SBT produces higher resolution than either SSP or SSO, because every position of the target sequence is included, rather than just selected polymorphic motifs. SBT also has the advantage of requiring a small amount of template compared with SSP. Until recently, however, the cost of SBT was significantly higher than that of SSP or SSO. Even with SBT, the two alleles in a genotype could not always be distinguished easily.
The most recent development in HLA genotyping technology uses next-generation sequencing (NGS) technology in which hundreds to thousands of sequence reads of polymorphic exons are generated from single molecules. With sequence read lengths long enough to span an exon in an HLA locus, the two sequences originating from two chromosomes in a sample can be determined individually. Thus, the only remaining ambiguity comes from assembling exons in loci with more than one polymorphic exon, or from polymorphisms that lie outside the tested exons. HLA genotyping data generated by NGS provides the highest resolution presently available.

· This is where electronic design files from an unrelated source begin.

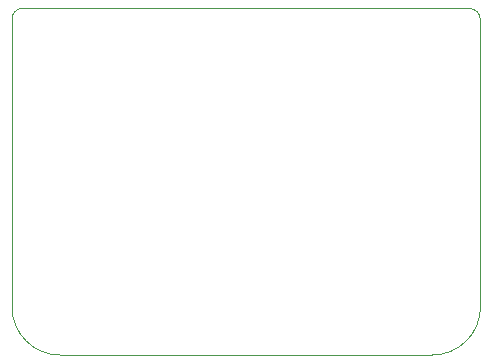
<source format=gbr>
G04 #@! TF.GenerationSoftware,KiCad,Pcbnew,(5.1.5)-3*
G04 #@! TF.CreationDate,2021-07-17T20:23:40-05:00*
G04 #@! TF.ProjectId,InputBoardSTM32,496e7075-7442-46f6-9172-6453544d3332,rev?*
G04 #@! TF.SameCoordinates,Original*
G04 #@! TF.FileFunction,Paste,Bot*
G04 #@! TF.FilePolarity,Positive*
%FSLAX46Y46*%
G04 Gerber Fmt 4.6, Leading zero omitted, Abs format (unit mm)*
G04 Created by KiCad (PCBNEW (5.1.5)-3) date 2021-07-17 20:23:40*
%MOMM*%
%LPD*%
G04 APERTURE LIST*
%ADD10C,0.050000*%
G04 APERTURE END LIST*
D10*
X171279873Y-85389743D02*
G75*
G02X172239940Y-86360000I-5095J-965162D01*
G01*
X132588000Y-86296602D02*
G75*
G02X133489685Y-85389720I901685J5182D01*
G01*
X132588000Y-110680500D02*
X132588000Y-86296602D01*
X136652000Y-114744500D02*
G75*
G02X132588000Y-110680500I0J4064000D01*
G01*
X168153080Y-114744500D02*
X136652000Y-114744500D01*
X172239940Y-86360000D02*
X172250164Y-110667800D01*
X172250164Y-110670340D02*
G75*
G02X168153080Y-114744500I-4074224J0D01*
G01*
X171279820Y-85389720D02*
X133489685Y-85389720D01*
M02*

</source>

Multiple technologies and varying resolution levels make combining data from different studies quite challenging. The same allele can be given two different designations, depending on the level of resolution used to genotype it. As resolution improves and costs of new technologies decrease, consistency among studies is improving; however, caution must be used when interpreting genotyping data from different studies or different laboratories.